Bonn (epd). Betroffene von Missbrauch in der katholischen Kirche haben im vergangenen Jahr Anerkennungsleistungen in Höhe von rund 9,4 Millionen Euro erhalten. Bis Ende 2021 seien rund 600 Fälle entschieden worden, heißt es in dem am Freitag vorgestellten ersten Tätigkeitsbericht der Unabhängigen Kommission für Anerkennungsleistungen. Der Betroffenenbeirat der Deutschen Bischofskonferenz kritisierte den Report als zu nüchtern und distanziert. Die Unabhängige Kommission war 2020 von der Bischofskonferenz berufen worden.
Bis Ende 2021 gingen den Angaben zufolge insgesamt 1.565 Anträge auf Anerkennung erlittenen Leids aus den 27 katholischen Bistümern ein. 949 Anträge waren bis Ende 2021 nicht entschieden. Leider sei die Zahl der nicht entschiedenen Anträge immer noch so hoch, dass die Kommission damit nicht zufrieden sein könne, sagte die Vorsitzende des Gremiums, Margarete Reske. Um den Rückstau aufzulösen, sei die Kommission personell noch einmal aufgestockt worden. Betroffene hatten die Dauer der Verfahren und die Höhe der Anerkennungsleistungen bereits in der Vergangenheit kritisiert.
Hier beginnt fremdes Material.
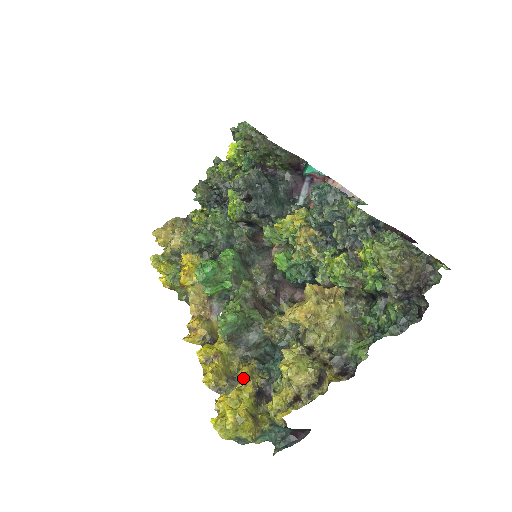
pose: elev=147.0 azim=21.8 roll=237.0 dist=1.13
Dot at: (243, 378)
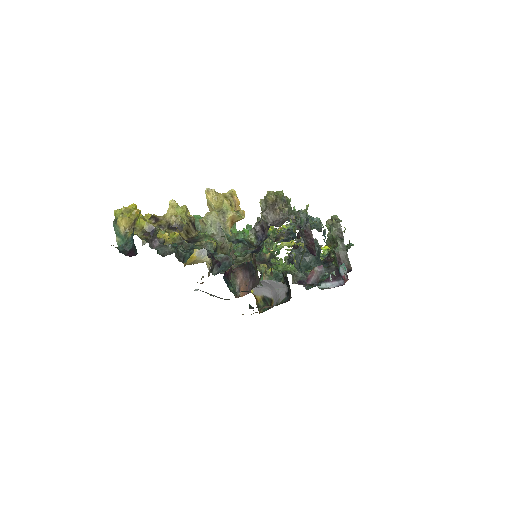
Dot at: occluded
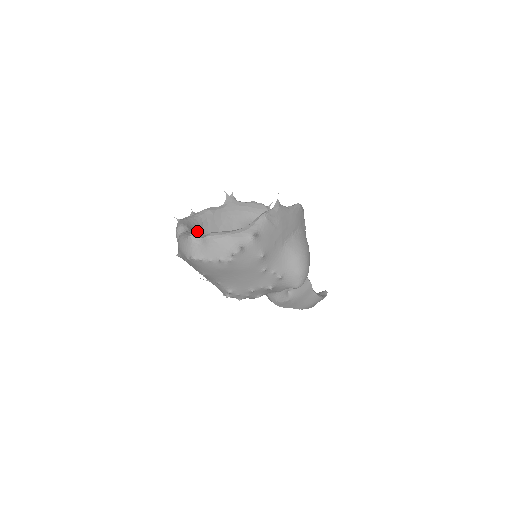
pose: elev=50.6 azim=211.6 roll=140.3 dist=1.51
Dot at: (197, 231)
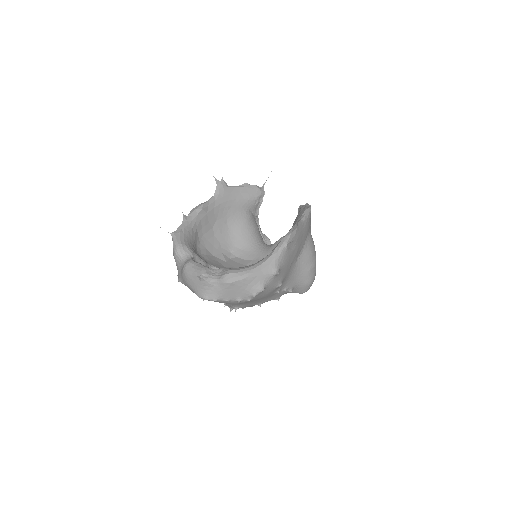
Dot at: (194, 242)
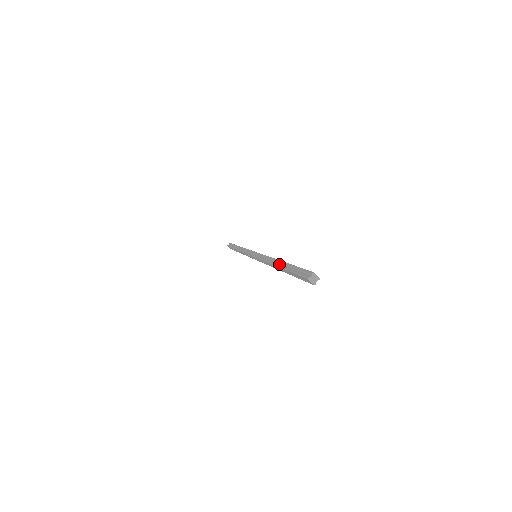
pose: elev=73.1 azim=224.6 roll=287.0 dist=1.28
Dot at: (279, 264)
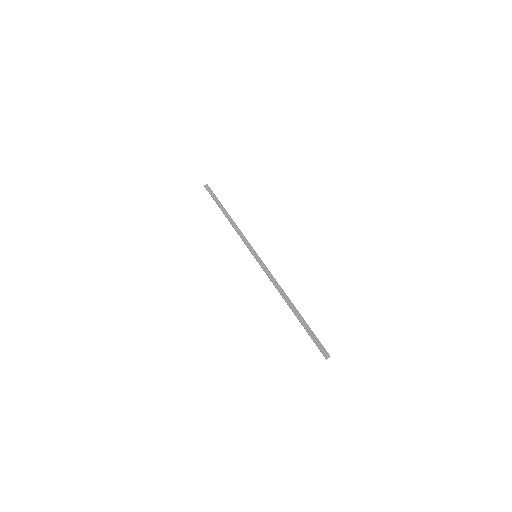
Dot at: (292, 308)
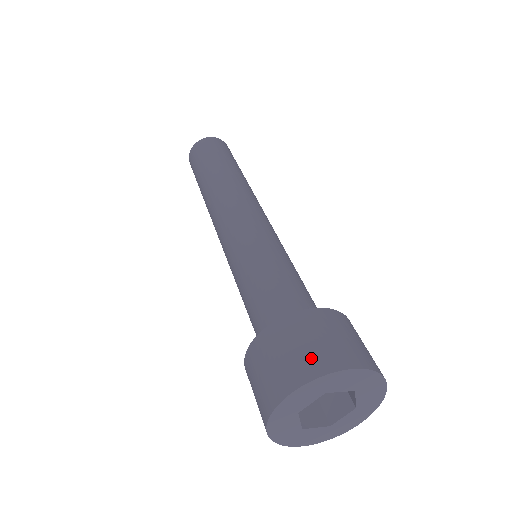
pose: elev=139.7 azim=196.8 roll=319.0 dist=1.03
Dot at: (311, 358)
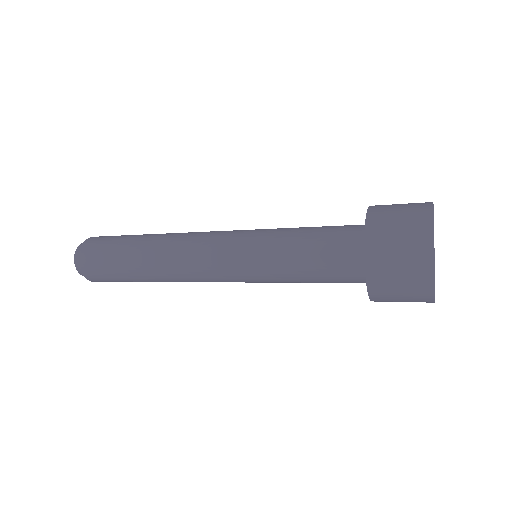
Dot at: occluded
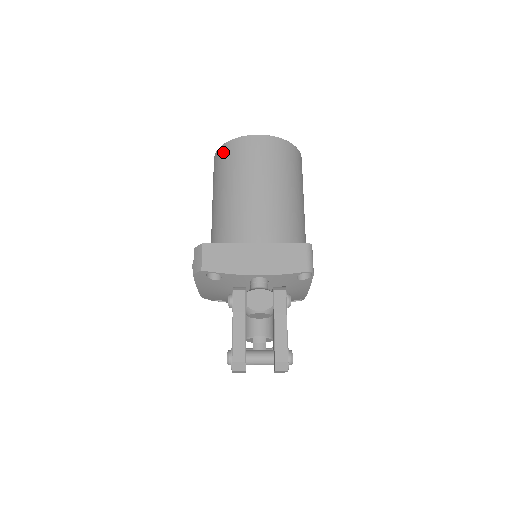
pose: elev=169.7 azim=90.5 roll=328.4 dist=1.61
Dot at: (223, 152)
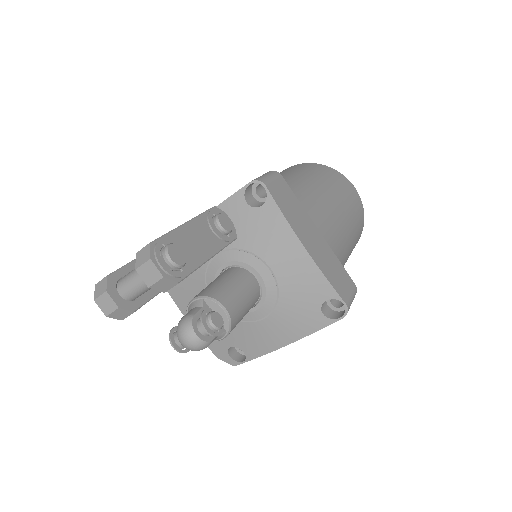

Laut Tätigkeitsbericht wurden im vergangenen Jahr 12,9 Millionen Euro an Anerkennungsleistungen zuerkannt. Ausgezahlt wurden 9,4 Millionen Euro. Die Differenz von 3,5 Millionen Euro ergibt sich durch eine Verrechnung mit bereits früher geleisteten Zahlungen. Von den 606 Antragsstellern, die Leistungen erhielten, waren 481 Männer und 125 Frauen. Die Bistümer Essen, Münster, Freiburg, Speyer und Trier zahlten in Summe je über eine Million Euro an Betroffene. Aus Essen, Münster und Freiburg lagen zudem besonders viele Anträge vor. 128 Anträge seien priorisiert worden wegen des hohen Alters oder einer schweren Krankheit der Betroffenen.
In 47 Fällen entschied die Kommission, Betroffenen Anerkennungsleistungen in Höhe von mehr als 50.000 Euro zuzuerkennen. In sechs Fällen gab es Leistungen über 100.000 Euro. Die Höhe der Summen orientiert sich laut Verfahrensordnung am oberen Ende von Schmerzensgeldzahlungen in vergleichbaren Fällen. Die Verfahrensordnung sieht jedoch nur in Ausnahmefällen höhere Zahlungen als 50.000 Euro vor. Die kirchlichen Institutionen müssen dazu ihre Zustimmung geben, was in jedem der 47 Fälle passiert sei, sagte die ehemalige Kölner Richterin Reske.
Der Betroffenenbeirat der Bischofskonferenz kritisierte, dass der Bericht mit seiner Fixierung auf Zahlen und Daten weder der Situation noch dem Anliegen der von sexuellem Missbrauch Betroffenen in der katholischen Kirche gerecht werde. „Der Geschäftsbericht eines börsennotierten Wirtschaftsunternehmens könnte nicht nüchterner und distanzierter sein“, heißt es in einer Stellungnahme. Betroffenen gehe es nicht um Geld, sondern darum, wahrgenommen zu werden.
Zudem bemängelt der Betroffenenbeirat fehlende Transparenz über die jeweilige Höhe der bewilligten Leistungen angehe. Der Bericht zeige auf, dass die große Zahl der Leistungsbescheide weit unter der Summe von 50.000 Euro im Einzelfall bleibe. Das Anerkennungssystem werde seinem Anspruch und seiner Aufgabe dadurch nur zu einem verschwindend kleinen Teil der Vorgänge gerecht.